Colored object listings
= Beginning of Section =
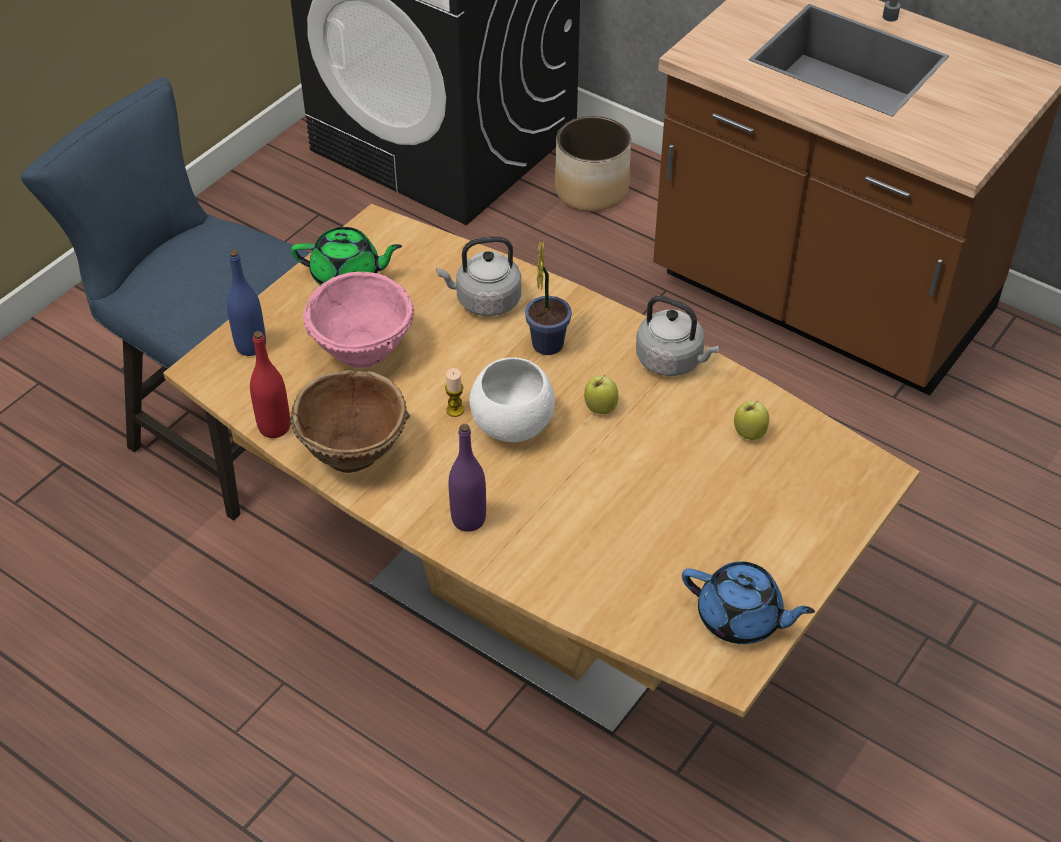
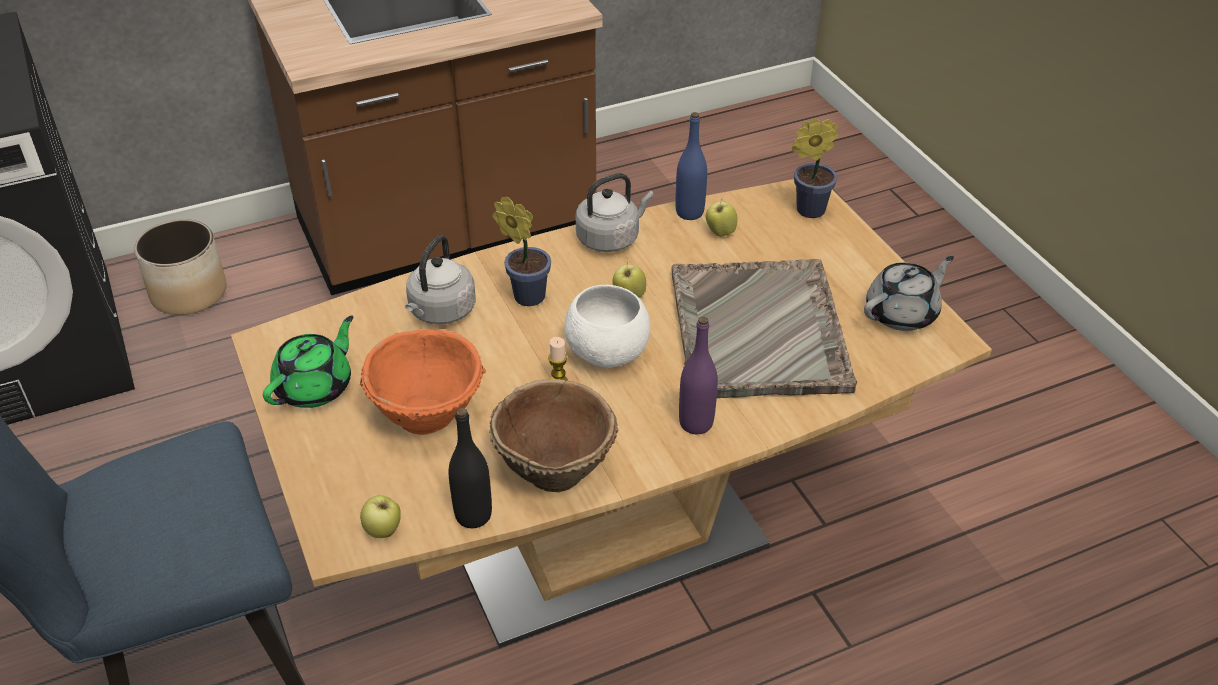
camera: 60 degrees left, 5 degrees down
blue bottle [227,250,266,356] -> blue bottle moved to [675,112,707,220]
red bottle [250,331,290,438] -> black bottle [449,408,492,528]
pink bowl [303,272,414,368] -> orange bowl [360,329,486,435]
blue teapot [682,561,815,644] -> grey teapot [864,256,954,331]
none -> apple [360,495,401,538]
none -> grey tray [671,259,857,398]
none -> potted plant [792,118,839,218]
= End of Section =
§ **The problem**
Sift through the entries and copy every line with "grey".

§ **Task output**
blue teapot [682,561,815,644] -> grey teapot [864,256,954,331]
none -> grey tray [671,259,857,398]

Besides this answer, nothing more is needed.